### Aim of the exercise
An exact copy of the lines from the start of the material below through the line containing "Wear thicker heels." is the required answer, and it includes no pictures.

*** Given records Section Begins ***

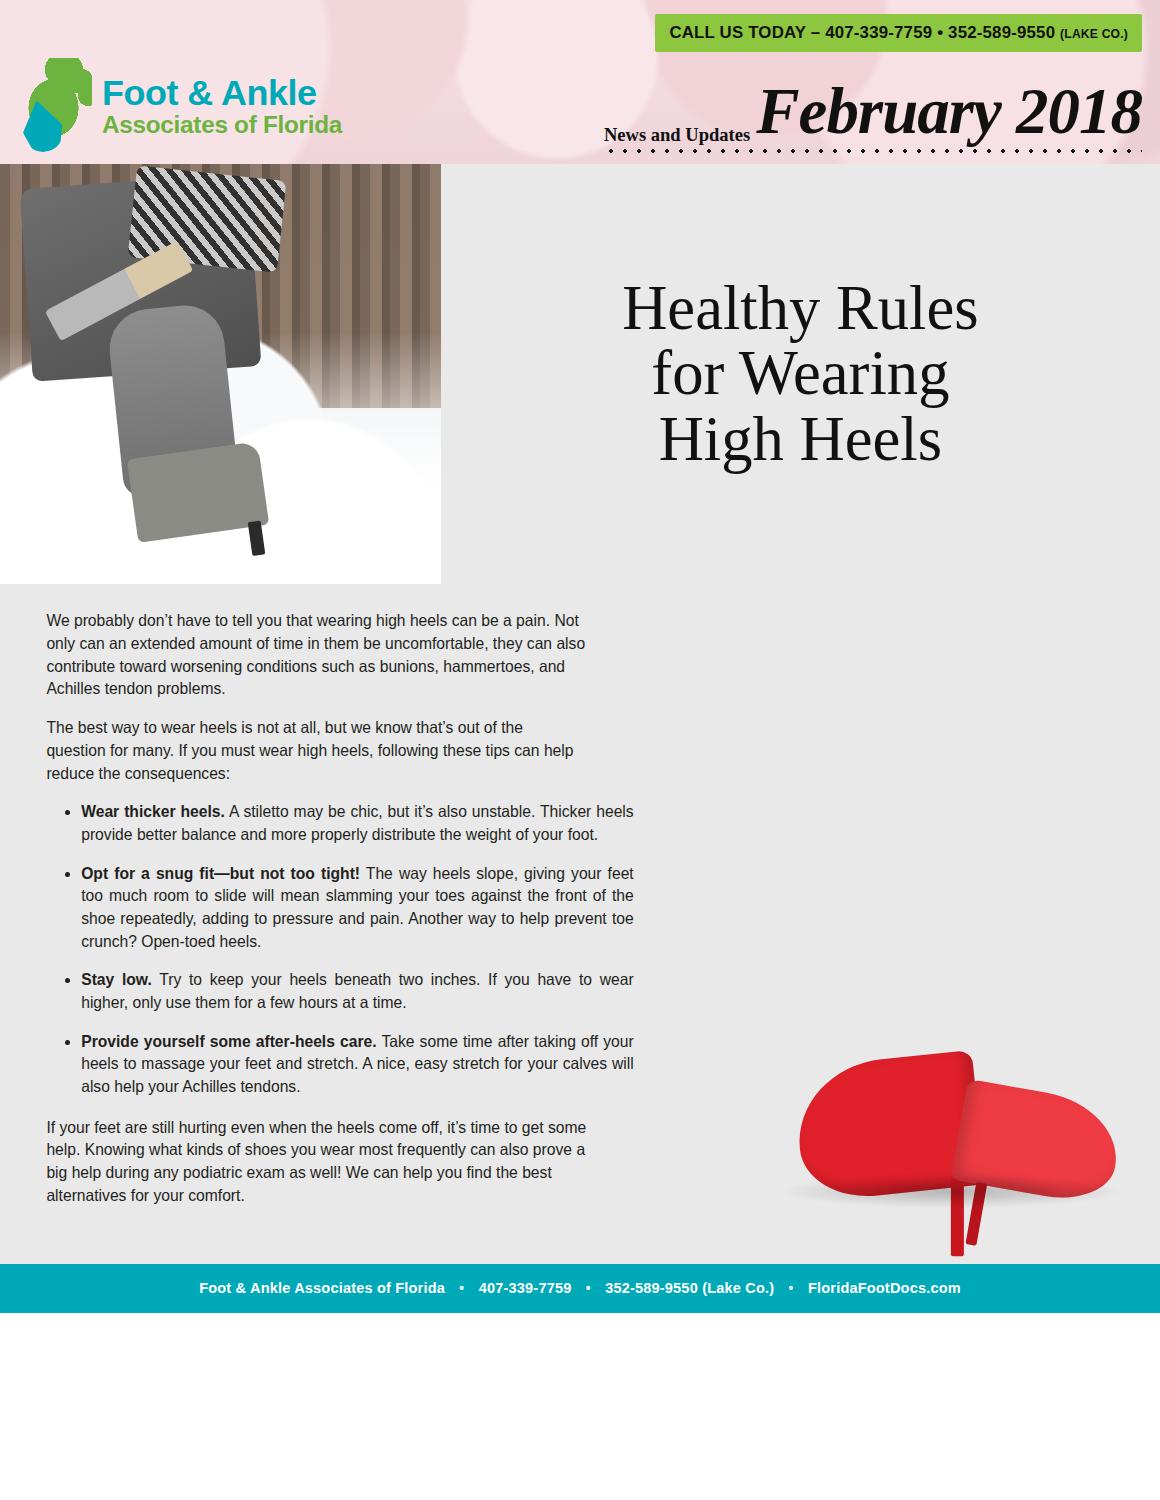CALL US TODAY – 407-339-7759 • 352-589-9550 (LAKE CO.)
Foot & Ankle
Associates of Florida
News and Updates February 2018
Healthy Rules
for Wearing
High Heels
We probably don’t have to tell you that wearing high heels can be a pain. Not only can an extended amount of time in them be uncomfortable, they can also contribute toward worsening conditions such as bunions, hammertoes, and Achilles tendon problems.
The best way to wear heels is not at all, but we know that’s out of the question for many. If you must wear high heels, following these tips can help reduce the consequences:
Wear thicker heels. A stiletto may be chic, but it’s also unstable. Thicker heels provide better balance and more properly distribute the weight of your foot.
Opt for a snug fit—but not too tight! The way heels slope, giving your feet too much room to slide will mean slamming your toes against the front of the shoe repeatedly, adding to pressure and pain. Another way to help prevent toe crunch? Open-toed heels.
Stay low. Try to keep your heels beneath two inches. If you have to wear higher, only use them for a few hours at a time.
Provide yourself some after-heels care. Take some time after taking off your heels to massage your feet and stretch. A nice, easy stretch for your calves will also help your Achilles tendons.
If your feet are still hurting even when the heels come off, it’s time to get some help. Knowing what kinds of shoes you wear most frequently can also prove a big help during any podiatric exam as well! We can help you find the best alternatives for your comfort.
Foot & Ankle Associates of Florida • 407-339-7759 • 352-589-9550 (Lake Co.) • FloridaFootDocs.com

*** Given records Section Ends ***

### Written response
CALL US TODAY – 407-339-7759 • 352-589-9550 (LAKE CO.)
Foot & Ankle
Associates of Florida
News and Updates February 2018
Healthy Rules
for Wearing
High Heels
We probably don’t have to tell you that wearing high heels can be a pain. Not only can an extended amount of time in them be uncomfortable, they can also contribute toward worsening conditions such as bunions, hammertoes, and Achilles tendon problems.
The best way to wear heels is not at all, but we know that’s out of the question for many. If you must wear high heels, following these tips can help reduce the consequences:
Wear thicker heels. A stiletto may be chic, but it’s also unstable. Thicker heels provide better balance and more properly distribute the weight of your foot.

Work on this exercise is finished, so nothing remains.